September 29, 2007...8:59 Uhr vormittags
abwarten und tee trinken
Werbefinanzierte Musikdienste wie Spiralfrog oder We7 werden gerade ja heiß diskutiert. Marc Cohen, Blogger von Ad Supported Music Central, schlussfolgert in einem Kommentar über den neuen Amazon-Downloadshop:
“The history of every major media – print, television, radio and the Internet – teaches that selling advertising is the way to monetize an audience’s time spent with a medium. The sooner the record industry heeds this lesson, the sooner their recovery can begin.” (Quelle: hypebot.com)

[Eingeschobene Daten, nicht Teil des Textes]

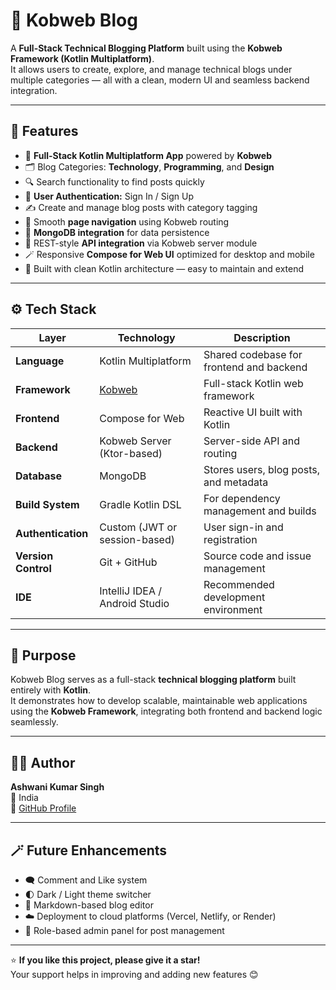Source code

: # 📝 Kobweb Blog

A **Full-Stack Technical Blogging Platform** built using the **Kobweb Framework (Kotlin Multiplatform)**.  
It allows users to create, explore, and manage technical blogs under multiple categories — all with a clean, modern UI and seamless backend integration.

---

## 🚀 Features

- 🧠 **Full-Stack Kotlin Multiplatform App** powered by **Kobweb**
- 🗂️ Blog Categories: **Technology**, **Programming**, and **Design**
- 🔍 Search functionality to find posts quickly
- 👤 **User Authentication:** Sign In / Sign Up
- ✍️ Create and manage blog posts with category tagging
- 🧭 Smooth **page navigation** using Kobweb routing
- 💾 **MongoDB integration** for data persistence
- 🔗 REST-style **API integration** via Kobweb server module
- 🪄 Responsive **Compose for Web UI** optimized for desktop and mobile
- 🧰 Built with clean Kotlin architecture — easy to maintain and extend

---

## ⚙️ Tech Stack

| Layer | Technology | Description |
|-------|-------------|-------------|
| **Language** | Kotlin Multiplatform | Shared codebase for frontend and backend |
| **Framework** | [Kobweb](https://github.com/varabyte/kobweb) | Full-stack Kotlin web framework |
| **Frontend** | Compose for Web | Reactive UI built with Kotlin |
| **Backend** | Kobweb Server (Ktor-based) | Server-side API and routing |
| **Database** | MongoDB | Stores users, blog posts, and metadata |
| **Build System** | Gradle Kotlin DSL | For dependency management and builds |
| **Authentication** | Custom (JWT or session-based) | User sign-in and registration |
| **Version Control** | Git + GitHub | Source code and issue management |
| **IDE** | IntelliJ IDEA / Android Studio | Recommended development environment |

---

## 🎯 Purpose

Kobweb Blog serves as a full-stack **technical blogging platform** built entirely with **Kotlin**.  
It demonstrates how to develop scalable, maintainable web applications using the **Kobweb Framework**, integrating both frontend and backend logic seamlessly.

---

## 🧑‍💻 Author

**Ashwani Kumar Singh**  
📍 India  
💼 [GitHub Profile](https://github.com/ashwanisingh8713)

---

## 🪄 Future Enhancements

- 🗨️ Comment and Like system
- 🌓 Dark / Light theme switcher
- 📝 Markdown-based blog editor
- ☁️ Deployment to cloud platforms (Vercel, Netlify, or Render)
- 🔐 Role-based admin panel for post management

---

⭐ **If you like this project, please give it a star!**  
Your support helps in improving and adding new features 😊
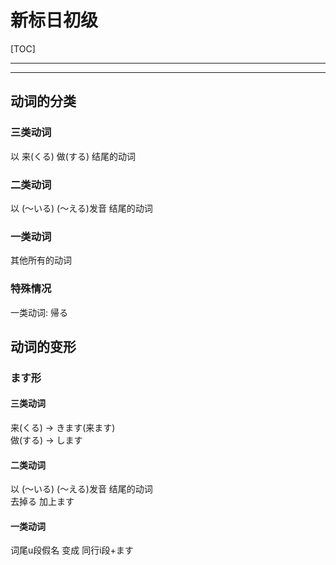 # 新标日初级

[TOC]

---

---

## 动词的分类

### 三类动词

以 来(くる) 做(する) 结尾的动词

### 二类动词

以 (～いる) (～える)发音 结尾的动词

### 一类动词

其他所有的动词

### 特殊情况

一类动词: 帰る

## 动词的变形

### ます形

#### 三类动词

来(くる) -> きます(来ます)  
做(する) -> します

#### 二类动词

以 (～いる) (～える)发音 结尾的动词  
去掉る 加上ます

#### 一类动词

词尾u段假名 变成 同行i段+ます

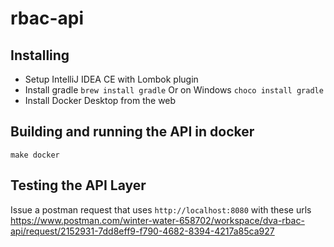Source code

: # rbac-api

## Installing

- Setup IntelliJ IDEA CE with Lombok plugin
- Install gradle
`brew install gradle`
Or on Windows
`choco install gradle`
- Install Docker Desktop from the web

## Building and running the API in docker
`make docker`

## Testing the API Layer
Issue a postman request that uses `http://localhost:8080` with these urls
https://www.postman.com/winter-water-658702/workspace/dva-rbac-api/request/2152931-7dd8eff9-f790-4682-8394-4217a85ca927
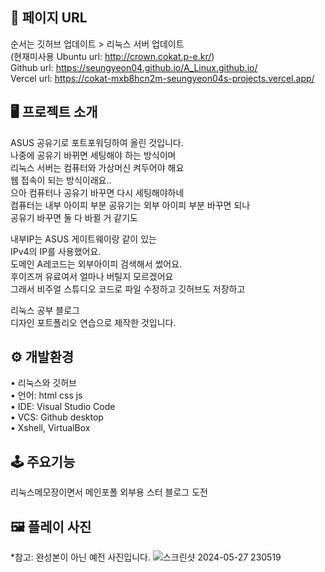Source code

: ## 🔗 페이지 URL 
순서는 깃허브 업데이트 > 리눅스 서버 업데이트  
(현재미사용 Ubuntu url: http://crown.cokat.p-e.kr/)  
Github url: https://seungyeon04.github.io/A_Linux.github.io/  
Vercel url: https://cokat-mxb8hcn2m-seungyeon04s-projects.vercel.app/  

  
## 🖥 프로젝트 소개  
ASUS 공유기로 포트포워딩하여 올린 것입니다.  
나중에 공유기 바뀌면 세팅해야 하는 방식이며  
리눅스 서버는 컴퓨터와 가상머신 켜두어야 해요   
웹 접속이 되는 방식이래요..  
으아 컴퓨터나 공유기 바꾸면 다시 세팅해야하네  
컴퓨터는 내부 아이피 부분 공유기는 외부 아이피 부분 바꾸면 되나  
공유기 바꾸면 둘 다 바뀔 거 같기도  
  
내부IP는 ASUS 게이트웨이랑 같이 있는  
IPv4의 IP를 사용했어요.  
도메인 A레코드는 외부아이피 검색해서 썼어요.  
후이즈꺼 유료여서 얼마나 버틸지 모르겠어요  
그래서 비주얼 스튜디오 코드로 파일 수정하고 깃허브도 저장하고  

리눅스 공부 블로그  
디자인 포트폴리오 연습으로 제작한 것입니다.  

## ⚙️ 개발환경  

• 리눅스와 깃허브  
• 언어: html css js  
• IDE: Visual Studio Code  
• VCS: Github desktop  
• Xshell, VirtualBox

## 🕹 주요기능  

리눅스메모장이면서 메인포폴 외부용 스터 블로그 도전  

## 🖼 플레이 사진
*참고: 완성본이 아닌 예전 사진입니다.
![스크린샷 2024-05-27 230519](https://github.com/SeungYeon04/A_Linux.github.io/assets/100332811/623e09a6-4866-4e5d-b29a-3fafa5c098e0)
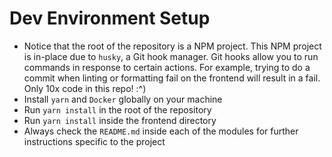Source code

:# Dev Environment Setup
* Notice that the root of the repository is a NPM project. This NPM project is in-place due to `husky`, a Git hook manager. Git hooks allow you to run commands in response to certain actions. For example, trying to do a commit when linting or formatting fail on the frontend will result in a fail. Only 10x code in this repo! :^)
* Install `yarn` and `Docker` globally on your machine
* Run `yarn install` in the root of the repository
* Run `yarn install` inside the frontend directory
* Always check the `README.md` inside each of the modules for further instructions specific to the project
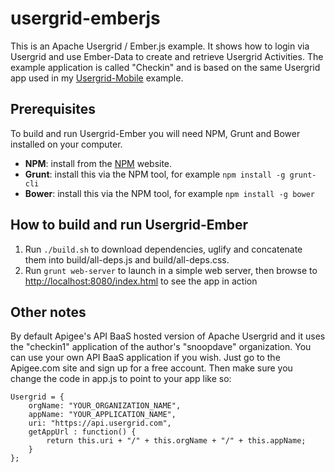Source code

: usergrid-emberjs
===

This is an Apache Usergrid / Ember.js example.
It shows how to login via Usergrid and use Ember-Data to create and retrieve Usergrid Activities.
The example application is called "Checkin" and is based on the same Usergrid app used in my
[Usergrid-Mobile](https://github.com/snoopdave/usergrid-mobile) example.

Prerequisites
---
To build and run Usergrid-Ember you will need NPM, Grunt and Bower installed on your computer.
* __NPM__: install from the [NPM](http://npmjs.org) website.
* __Grunt__: install this via the NPM tool, for example `npm install -g grunt-cli`
* __Bower__: install this via the NPM tool, for example `npm install -g bower`

How to build and run Usergrid-Ember
---
1. Run `./build.sh` to download dependencies, uglify and concatenate them into build/all-deps.js and build/all-deps.css.
2. Run `grunt web-server` to launch in a simple web server, then browse to
[http://localhost:8080/index.html](http://localhost:8080/index.html) to see the app in action

Other notes
---
By default Apigee's API BaaS hosted version of Apache Usergrid and it uses the "checkin1" application of the
author's "snoopdave" organization. You can use your own API BaaS application if you wish. Just go to the
Apigee.com site and sign up for a free account. Then make sure you change the code in app.js to point to your app
like so:

    Usergrid = {
        orgName: "YOUR_ORGANIZATION_NAME",
        appName: "YOUR_APPLICATION_NAME",
        uri: "https://api.usergrid.com",
        getAppUrl : function() {
            return this.uri + "/" + this.orgName + "/" + this.appName;
        }
    };

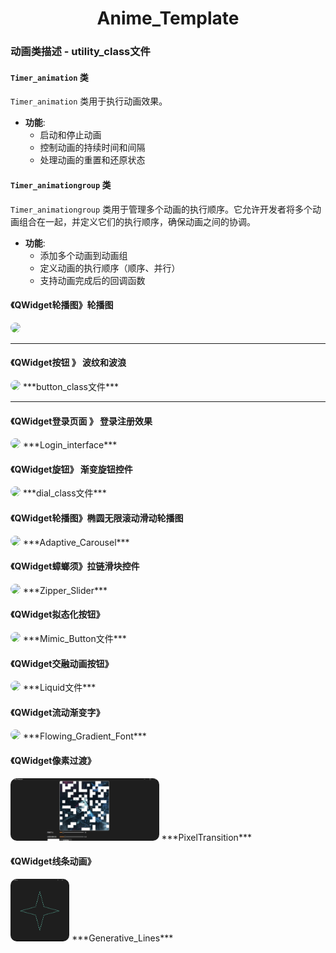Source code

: <div align="center">
  <h1>Anime_Template</h1>
</div>


### 动画类描述 - utility_class文件

#### `Timer_animation` 类
`Timer_animation` 类用于执行动画效果。

- **功能**:
  - 启动和停止动画
  - 控制动画的持续时间和间隔
  - 处理动画的重置和还原状态

#### `Timer_animationgroup` 类
`Timer_animationgroup` 类用于管理多个动画的执行顺序。它允许开发者将多个动画组合在一起，并定义它们的执行顺序，确保动画之间的协调。

- **功能**:
  - 添加多个动画到动画组
  - 定义动画的执行顺序（顺序、并行）
  - 支持动画完成后的回调函数


#### 《QWidget轮播图》轮播图
<img src="res/carousel_card.png" style="border-radius: 10px; height: 100px">

 <hr>

#### 《QWidget按钮 》 波纹和波浪
<img src="res/2_btn.png" style="border-radius: 10px; height: 100px">
***button_class文件***
 <hr>

#### 《QWidget登录页面 》 登录注册效果
<img src="res/Responsive_form.png" style="border-radius: 10px; height: 100px">
***Login_interface***

#### 《QWidget旋钮》 渐变旋钮控件 
<img src="res/gradient_knob.png" style="border-radius: 10px; height: 100px">
***dial_class文件***

#### 《QWidget轮播图》椭圆无限滚动滑动轮播图
<img src="res/Adaptive_Carousel.png" style="border-radius: 10px; height: 100px">
***Adaptive_Carousel***

#### 《QWidget蟑螂须》拉链滑块控件
<img src="res/蟑螂.png" style="border-radius: 10px; height: 100px">
***Zipper_Slider***

#### 《QWidget拟态化按钮》
<img src="res/拟态化按钮.png" style="border-radius: 10px; height: 100px">
***Mimic_Button文件***

#### 《QWidget交融动画按钮》
<img src="res/液态.png" style="border-radius: 10px; height: 100px">
***Liquid文件***

#### 《QWidget流动渐变字》
<img src="res/Flowing_Gradient_Font.png" style="border-radius: 10px; height: 100px">
***Flowing_Gradient_Font***

#### 《QWidget像素过渡》
<img src="res/PixelTransition.png" style="border-radius: 10px; height: 100px">
***PixelTransition***

#### 《QWidget线条动画》
<img src="res/Generative_Lines.png" style="border-radius: 10px; height: 100px">
***Generative_Lines***
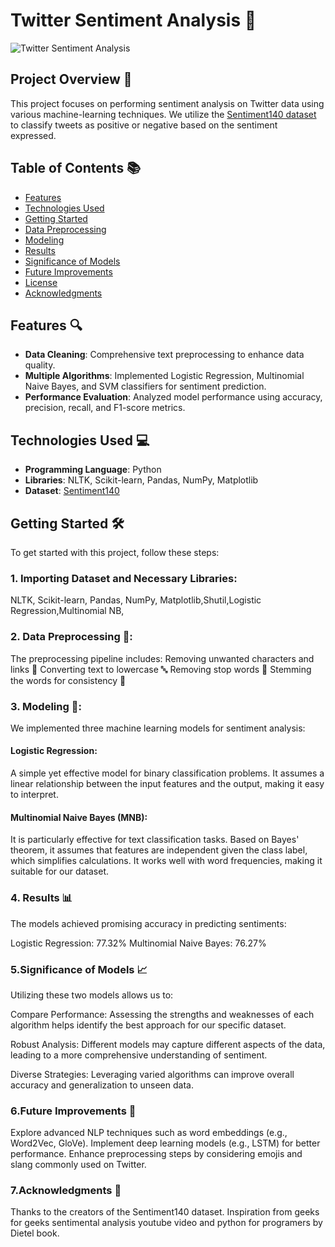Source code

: # Twitter Sentiment Analysis 🌟

![Twitter Sentiment Analysis](C:\Users\ADMIN\Desktop\Linkedin\Twitter-sentiment-analysis.jpeg)

## Project Overview 🚀

This project focuses on performing sentiment analysis on Twitter data using various machine-learning techniques. We utilize the [Sentiment140 dataset](https://www.kaggle.com/kazanova/sentiment140) to classify tweets as positive or negative based on the sentiment expressed. 

## Table of Contents 📚

- [Features](#features)
- [Technologies Used](#technologies-used)
- [Getting Started](#getting-started)
- [Data Preprocessing](#data-preprocessing)
- [Modeling](#modeling)
- [Results](#results)
- [Significance of Models](#significance-of-models)
- [Future Improvements](#future-improvements)
- [License](#license)
- [Acknowledgments](#acknowledgments)

## Features 🔍

- **Data Cleaning**: Comprehensive text preprocessing to enhance data quality.
- **Multiple Algorithms**: Implemented Logistic Regression, Multinomial Naive Bayes, and SVM classifiers for sentiment prediction.
- **Performance Evaluation**: Analyzed model performance using accuracy, precision, recall, and F1-score metrics.

## Technologies Used 💻

- **Programming Language**: Python
- **Libraries**: NLTK, Scikit-learn, Pandas, NumPy, Matplotlib
- **Dataset**: [Sentiment140](https://www.kaggle.com/kazanova/sentiment140)

## Getting Started 🛠️

To get started with this project, follow these steps:

### 1. Importing Dataset and Necessary Libraries:
NLTK, Scikit-learn, Pandas, NumPy, Matplotlib,Shutil,Logistic Regression,Multinomial NB, 


### 2. Data Preprocessing 🔄: 
  The preprocessing pipeline includes:
  Removing unwanted characters and links 🧹
  Converting text to lowercase 🔤
  Removing stop words 🚫
  Stemming the words for consistency 🌱

### 3. Modeling 🧠:

We implemented three machine learning models for sentiment analysis:

#### Logistic Regression:

A simple yet effective model for binary classification problems.
It assumes a linear relationship between the input features and the output, making it easy to interpret.

#### Multinomial Naive Bayes (MNB):

It is particularly effective for text classification tasks.
Based on Bayes' theorem, it assumes that features are independent given the class label, which simplifies calculations.
It works well with word frequencies, making it suitable for our dataset.

### 4. Results 📊
The models achieved promising accuracy in predicting sentiments:

Logistic Regression: 77.32%
Multinomial Naive Bayes: 76.27%

### 5.Significance of Models 📈
Utilizing these two models allows us to:

Compare Performance: Assessing the strengths and weaknesses of each algorithm helps identify the best approach for our specific dataset.

Robust Analysis: Different models may capture different aspects of the data, leading to a more comprehensive understanding of sentiment.

Diverse Strategies: Leveraging varied algorithms can improve overall accuracy and generalization to unseen data.

### 6.Future Improvements 🌱
Explore advanced NLP techniques such as word embeddings (e.g., Word2Vec, GloVe).
Implement deep learning models (e.g., LSTM) for better performance.
Enhance preprocessing steps by considering emojis and slang commonly used on Twitter.

### 7.Acknowledgments 🙏
Thanks to the creators of the Sentiment140 dataset.
Inspiration from geeks for geeks sentimental analysis youtube video and python for programers by Dietel book.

Bei allem Respekt für werbefinanzierte Musikseiten - was denken sich die Leute wie Cohen eigentlich? Es geht hier um einen Markt von 30 Milliarden Dollar. Sollen die Plattenfirmen denn sagen: hoppla, wir verzichten auf die Millionen, die uns legale Downloads gegenwärtig einbringen, und riskieren den Verlust all dieser bisherigen Einnahmen?! Ist doch klar, dass die nicht sofort alles stehen und liegen lassen, nur weil eine neue, wenn auch vielversprechende, Idee am Horizont auftaucht. Die werden sich da schon Gedanken gemacht haben und abwarten, ob diese neuen »Shops« funktionieren. Wenn ja, umso besser.
Aber dieses Geschimpfe hat doch keine Grundlage. Jeder vernünftige und verantwortungsbewusste Manager, der nur halbwegs bei Verstand ist, muss in so einer Situation abwartend und zurückhaltend sein und kann nicht sofort den ganzen Katalog für umme anbieten. Also: beobachten und falls es geht: mitmachen!